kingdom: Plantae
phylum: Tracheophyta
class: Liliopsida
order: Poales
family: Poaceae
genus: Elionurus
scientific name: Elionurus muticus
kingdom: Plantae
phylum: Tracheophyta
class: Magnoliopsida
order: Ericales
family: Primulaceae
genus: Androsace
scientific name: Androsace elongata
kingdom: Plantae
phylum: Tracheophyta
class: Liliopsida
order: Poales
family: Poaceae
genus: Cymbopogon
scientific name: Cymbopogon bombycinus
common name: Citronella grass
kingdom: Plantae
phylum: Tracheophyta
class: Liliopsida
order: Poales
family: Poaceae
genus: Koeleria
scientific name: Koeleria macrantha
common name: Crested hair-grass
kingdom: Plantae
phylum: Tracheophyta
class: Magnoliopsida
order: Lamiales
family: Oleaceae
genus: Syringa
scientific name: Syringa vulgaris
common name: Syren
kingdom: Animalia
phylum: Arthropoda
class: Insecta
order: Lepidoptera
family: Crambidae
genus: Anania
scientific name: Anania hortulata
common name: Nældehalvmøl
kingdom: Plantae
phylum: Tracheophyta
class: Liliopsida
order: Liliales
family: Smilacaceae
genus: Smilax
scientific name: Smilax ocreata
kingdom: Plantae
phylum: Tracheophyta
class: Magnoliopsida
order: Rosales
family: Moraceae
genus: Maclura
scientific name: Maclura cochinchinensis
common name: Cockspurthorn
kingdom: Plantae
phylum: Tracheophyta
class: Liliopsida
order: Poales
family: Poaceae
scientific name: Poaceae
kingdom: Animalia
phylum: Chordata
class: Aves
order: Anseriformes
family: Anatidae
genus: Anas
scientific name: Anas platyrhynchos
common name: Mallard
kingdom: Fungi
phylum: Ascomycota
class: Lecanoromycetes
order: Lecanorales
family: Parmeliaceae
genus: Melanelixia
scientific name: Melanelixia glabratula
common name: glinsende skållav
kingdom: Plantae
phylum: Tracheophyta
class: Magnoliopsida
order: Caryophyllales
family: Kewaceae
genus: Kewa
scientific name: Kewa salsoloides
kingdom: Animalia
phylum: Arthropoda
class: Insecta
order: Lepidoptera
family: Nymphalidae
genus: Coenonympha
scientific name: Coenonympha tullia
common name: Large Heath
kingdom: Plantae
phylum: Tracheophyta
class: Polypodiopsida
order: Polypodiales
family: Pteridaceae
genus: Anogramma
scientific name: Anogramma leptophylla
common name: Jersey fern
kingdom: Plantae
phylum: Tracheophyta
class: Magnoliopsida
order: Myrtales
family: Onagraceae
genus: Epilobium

= Exercise directions =
Reproduce all the rows above, substituting "binomial" for every occurrence of "scientific name" and leaving everything else unchanged.

= Exercise result =
kingdom: Plantae
phylum: Tracheophyta
class: Liliopsida
order: Poales
family: Poaceae
genus: Elionurus
binomial: Elionurus muticus
kingdom: Plantae
phylum: Tracheophyta
class: Magnoliopsida
order: Ericales
family: Primulaceae
genus: Androsace
binomial: Androsace elongata
kingdom: Plantae
phylum: Tracheophyta
class: Liliopsida
order: Poales
family: Poaceae
genus: Cymbopogon
binomial: Cymbopogon bombycinus
common name: Citronella grass
kingdom: Plantae
phylum: Tracheophyta
class: Liliopsida
order: Poales
family: Poaceae
genus: Koeleria
binomial: Koeleria macrantha
common name: Crested hair-grass
kingdom: Plantae
phylum: Tracheophyta
class: Magnoliopsida
order: Lamiales
family: Oleaceae
genus: Syringa
binomial: Syringa vulgaris
common name: Syren
kingdom: Animalia
phylum: Arthropoda
class: Insecta
order: Lepidoptera
family: Crambidae
genus: Anania
binomial: Anania hortulata
common name: Nældehalvmøl
kingdom: Plantae
phylum: Tracheophyta
class: Liliopsida
order: Liliales
family: Smilacaceae
genus: Smilax
binomial: Smilax ocreata
kingdom: Plantae
phylum: Tracheophyta
class: Magnoliopsida
order: Rosales
family: Moraceae
genus: Maclura
binomial: Maclura cochinchinensis
common name: Cockspurthorn
kingdom: Plantae
phylum: Tracheophyta
class: Liliopsida
order: Poales
family: Poaceae
binomial: Poaceae
kingdom: Animalia
phylum: Chordata
class: Aves
order: Anseriformes
family: Anatidae
genus: Anas
binomial: Anas platyrhynchos
common name: Mallard
kingdom: Fungi
phylum: Ascomycota
class: Lecanoromycetes
order: Lecanorales
family: Parmeliaceae
genus: Melanelixia
binomial: Melanelixia glabratula
common name: glinsende skållav
kingdom: Plantae
phylum: Tracheophyta
class: Magnoliopsida
order: Caryophyllales
family: Kewaceae
genus: Kewa
binomial: Kewa salsoloides
kingdom: Animalia
phylum: Arthropoda
class: Insecta
order: Lepidoptera
family: Nymphalidae
genus: Coenonympha
binomial: Coenonympha tullia
common name: Large Heath
kingdom: Plantae
phylum: Tracheophyta
class: Polypodiopsida
order: Polypodiales
family: Pteridaceae
genus: Anogramma
binomial: Anogramma leptophylla
common name: Jersey fern
kingdom: Plantae
phylum: Tracheophyta
class: Magnoliopsida
order: Myrtales
family: Onagraceae
genus: Epilobium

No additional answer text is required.